Everyone’s family has a few weird quirks or rituals. Maybe there’s a phrase that you all use that no one else does. Maybe there’s a particular meal, or a family day out you do every year to somewhere that no one can make any sense of.
Sharing those quirks with a partner can be frightening. But on the night Grace marries into the De Lomas family she finds that their family quirks aren’t just a little odd. They could prove to be deadly.
Samara Weaving’s Grace feels like she’s wandered in from the wrong film. She seems to be under the impression she’s in a romcom, and when she finds herself in a particularly bloody horror, she doesn’t take to it too kindly. Grace, an orphan marrying into an extremely wealthy family, is socially on the back foot. However, when things turn violent, there’s no great ‘overcoming herself to find the will to fight back’. Right from the off, she’s ready to fight like hell.
Samara Weaving totally owns this film. Because all of the rich family characters are so familiar, her character being so modern and full of life right from the off stands out as exciting. This is a funny and tough performance.

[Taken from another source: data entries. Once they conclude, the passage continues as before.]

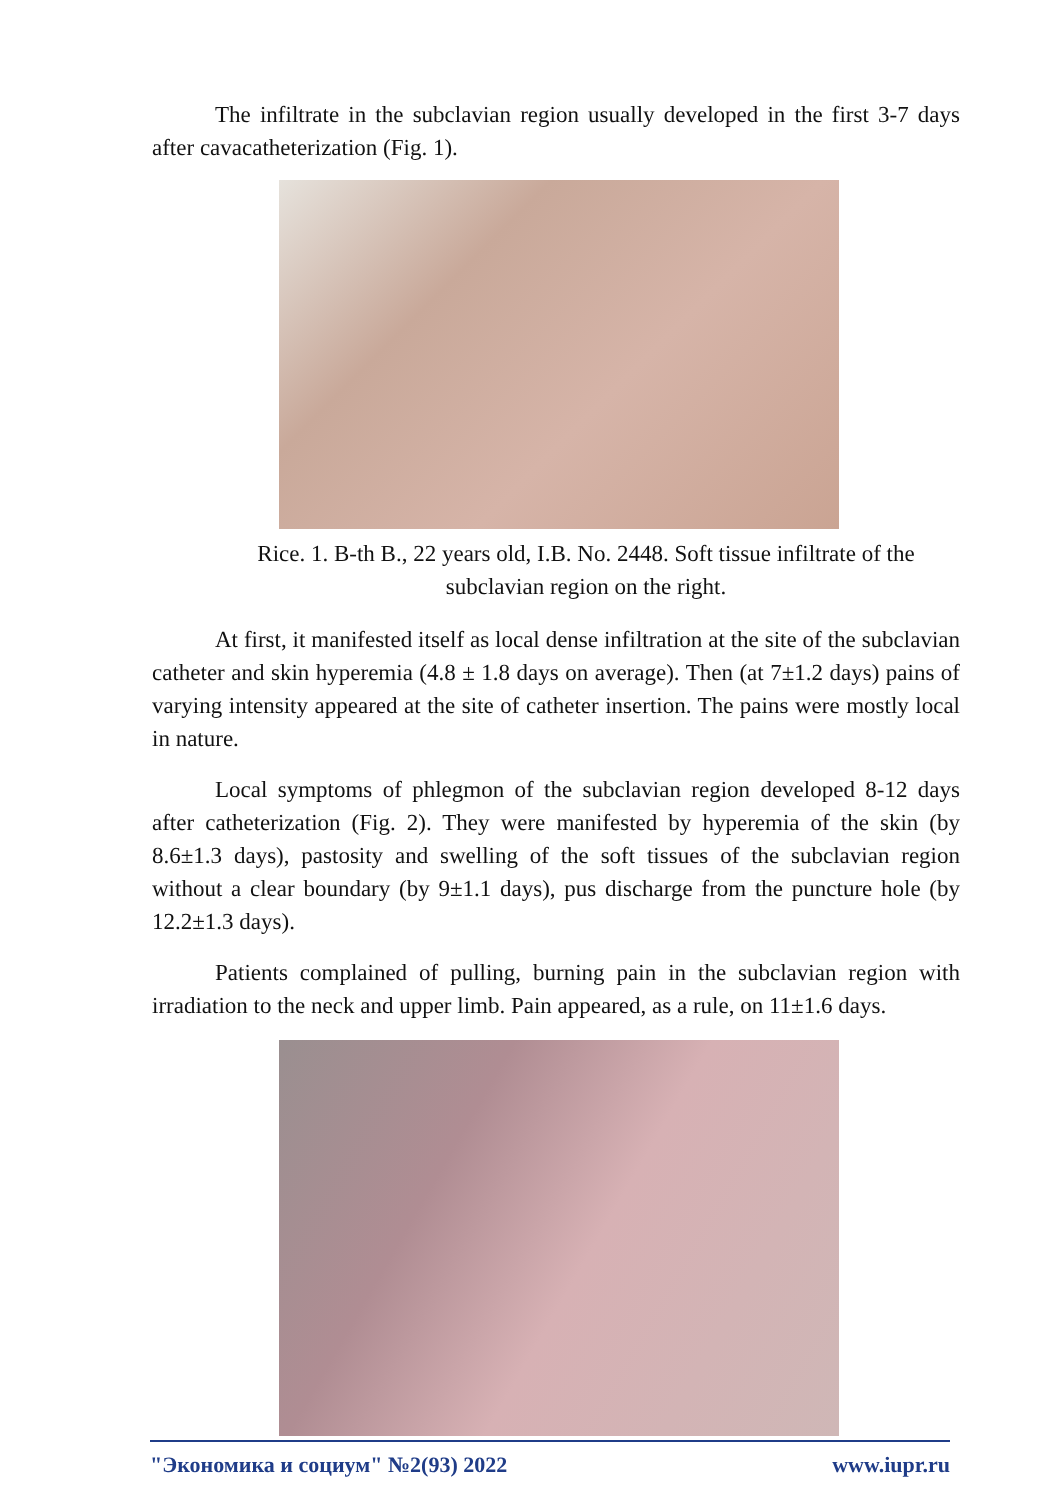The infiltrate in the subclavian region usually developed in the first 3-7 days after cavacatheterization (Fig. 1).
Rice. 1. B-th B., 22 years old, I.B. No. 2448. Soft tissue infiltrate of the subclavian region on the right.
At first, it manifested itself as local dense infiltration at the site of the subclavian catheter and skin hyperemia (4.8 ± 1.8 days on average). Then (at 7±1.2 days) pains of varying intensity appeared at the site of catheter insertion. The pains were mostly local in nature.
Local symptoms of phlegmon of the subclavian region developed 8-12 days after catheterization (Fig. 2). They were manifested by hyperemia of the skin (by 8.6±1.3 days), pastosity and swelling of the soft tissues of the subclavian region without a clear boundary (by 9±1.1 days), pus discharge from the puncture hole (by 12.2±1.3 days).
Patients complained of pulling, burning pain in the subclavian region with irradiation to the neck and upper limb. Pain appeared, as a rule, on 11±1.6 days.
"Экономика и социум" №2(93) 2022 www.iupr.ru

Similarly, the rest of the cast seem to have tuned into the frequency of Ready Or Not and every single one of them puts in a wonderfully hammy turn. Andie MacDowell seems the be having the most fun I’ve ever seen someone have on screen as the southern belle matriarch, while Adam Brody’s more restrained by just a few degrees performance gives his character just an inch more sympathy. I have got no idea why I’m not seeing Adam Brody in more films.

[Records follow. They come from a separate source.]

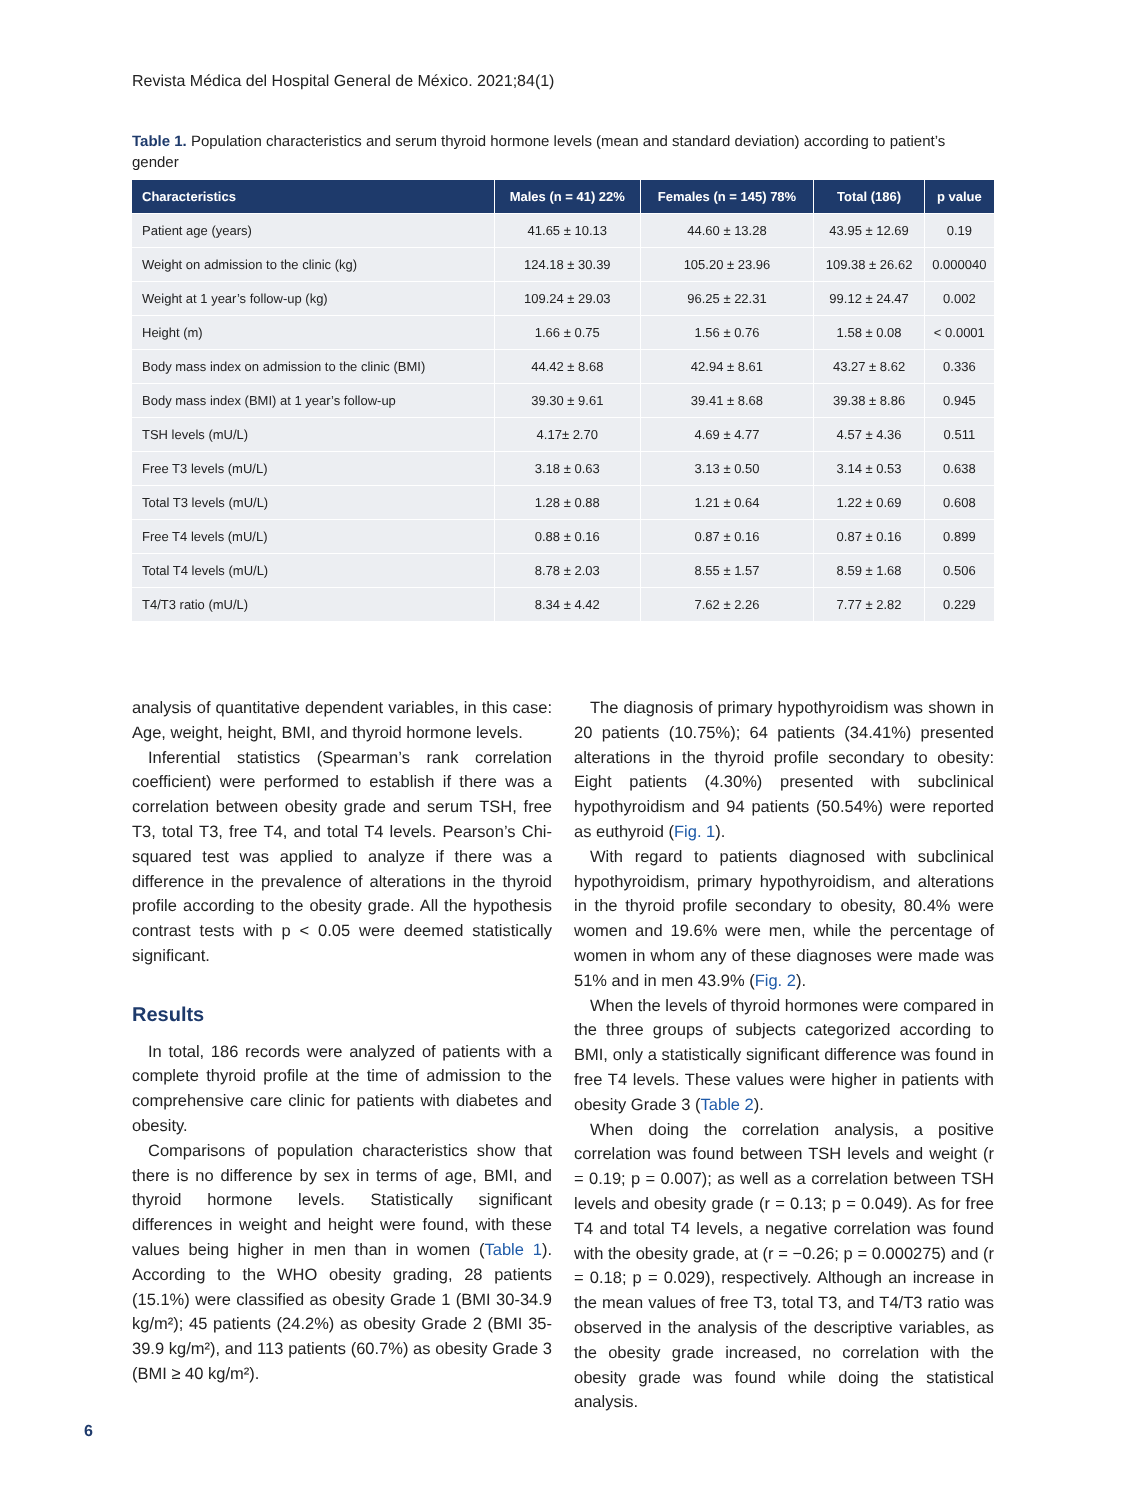Revista Médica del Hospital General de México. 2021;84(1)
Table 1. Population characteristics and serum thyroid hormone levels (mean and standard deviation) according to patient’s gender
| Characteristics | Males (n = 41) 22% | Females (n = 145) 78% | Total (186) | p value |
| --- | --- | --- | --- | --- |
| Patient age (years) | 41.65 ± 10.13 | 44.60 ± 13.28 | 43.95 ± 12.69 | 0.19 |
| Weight on admission to the clinic (kg) | 124.18 ± 30.39 | 105.20 ± 23.96 | 109.38 ± 26.62 | 0.000040 |
| Weight at 1 year’s follow-up (kg) | 109.24 ± 29.03 | 96.25 ± 22.31 | 99.12 ± 24.47 | 0.002 |
| Height (m) | 1.66 ± 0.75 | 1.56 ± 0.76 | 1.58 ± 0.08 | < 0.0001 |
| Body mass index on admission to the clinic (BMI) | 44.42 ± 8.68 | 42.94 ± 8.61 | 43.27 ± 8.62 | 0.336 |
| Body mass index (BMI) at 1 year’s follow-up | 39.30 ± 9.61 | 39.41 ± 8.68 | 39.38 ± 8.86 | 0.945 |
| TSH levels (mU/L) | 4.17± 2.70 | 4.69 ± 4.77 | 4.57 ± 4.36 | 0.511 |
| Free T3 levels (mU/L) | 3.18 ± 0.63 | 3.13 ± 0.50 | 3.14 ± 0.53 | 0.638 |
| Total T3 levels (mU/L) | 1.28 ± 0.88 | 1.21 ± 0.64 | 1.22 ± 0.69 | 0.608 |
| Free T4 levels (mU/L) | 0.88 ± 0.16 | 0.87 ± 0.16 | 0.87 ± 0.16 | 0.899 |
| Total T4 levels (mU/L) | 8.78 ± 2.03 | 8.55 ± 1.57 | 8.59 ± 1.68 | 0.506 |
| T4/T3 ratio (mU/L) | 8.34 ± 4.42 | 7.62 ± 2.26 | 7.77 ± 2.82 | 0.229 |
analysis of quantitative dependent variables, in this case: Age, weight, height, BMI, and thyroid hormone levels.
Inferential statistics (Spearman’s rank correlation coefficient) were performed to establish if there was a correlation between obesity grade and serum TSH, free T3, total T3, free T4, and total T4 levels. Pearson’s Chi-squared test was applied to analyze if there was a difference in the prevalence of alterations in the thyroid profile according to the obesity grade. All the hypothesis contrast tests with p < 0.05 were deemed statistically significant.
Results
In total, 186 records were analyzed of patients with a complete thyroid profile at the time of admission to the comprehensive care clinic for patients with diabetes and obesity.
Comparisons of population characteristics show that there is no difference by sex in terms of age, BMI, and thyroid hormone levels. Statistically significant differences in weight and height were found, with these values being higher in men than in women (Table 1). According to the WHO obesity grading, 28 patients (15.1%) were classified as obesity Grade 1 (BMI 30-34.9 kg/m²); 45 patients (24.2%) as obesity Grade 2 (BMI 35-39.9 kg/m²), and 113 patients (60.7%) as obesity Grade 3 (BMI ≥ 40 kg/m²).
The diagnosis of primary hypothyroidism was shown in 20 patients (10.75%); 64 patients (34.41%) presented alterations in the thyroid profile secondary to obesity: Eight patients (4.30%) presented with subclinical hypothyroidism and 94 patients (50.54%) were reported as euthyroid (Fig. 1).
With regard to patients diagnosed with subclinical hypothyroidism, primary hypothyroidism, and alterations in the thyroid profile secondary to obesity, 80.4% were women and 19.6% were men, while the percentage of women in whom any of these diagnoses were made was 51% and in men 43.9% (Fig. 2).
When the levels of thyroid hormones were compared in the three groups of subjects categorized according to BMI, only a statistically significant difference was found in free T4 levels. These values were higher in patients with obesity Grade 3 (Table 2).
When doing the correlation analysis, a positive correlation was found between TSH levels and weight (r = 0.19; p = 0.007); as well as a correlation between TSH levels and obesity grade (r = 0.13; p = 0.049). As for free T4 and total T4 levels, a negative correlation was found with the obesity grade, at (r = −0.26; p = 0.000275) and (r = 0.18; p = 0.029), respectively. Although an increase in the mean values of free T3, total T3, and T4/T3 ratio was observed in the analysis of the descriptive variables, as the obesity grade increased, no correlation with the obesity grade was found while doing the statistical analysis.
6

The character relationships are so clearly defined and well-practised that you know that the bickering and snippy comments would be going on all the same, whether at a dinner party or during a blood and guts ordeal. There’s more than a splash of Arrested Development to the Le Domas family.
Perhaps Ready Or Not isn’t the most original film, but it’s so flat out entertaining that you’re all but guaranteed a fun night at the pictures. It takes a familiar concept, improves the characters and then sets about entertaining you. The looming, haunted-house looking mansion that hosts the carnage is stunning, full of impossibly huge rooms and outrageous decoration. It’s a stylish set in a stylish looking film.
There’s just a little set-up before Ready Or Not gets going. Once it does, it’s a riot of violence and silliness for the rest of its run time. Ready Or Not is a giggle-inducing black comedy. For all its jokes, though, there’s genuine tension in there as well. Because it’s willing to go so over-the-top, so grisly and so dark, you can’t be sure how far they’ll go so you have to hold your breath. Directors Bettinelli-Opin and Gillett cannily cash in on this with tension relieving gags.
Playing as sort of weird middle ground between The Running Man, The Purge and Clue, this is crowd-pleasing popcorn horror. Ready Or Not is playful, bloody and brilliant.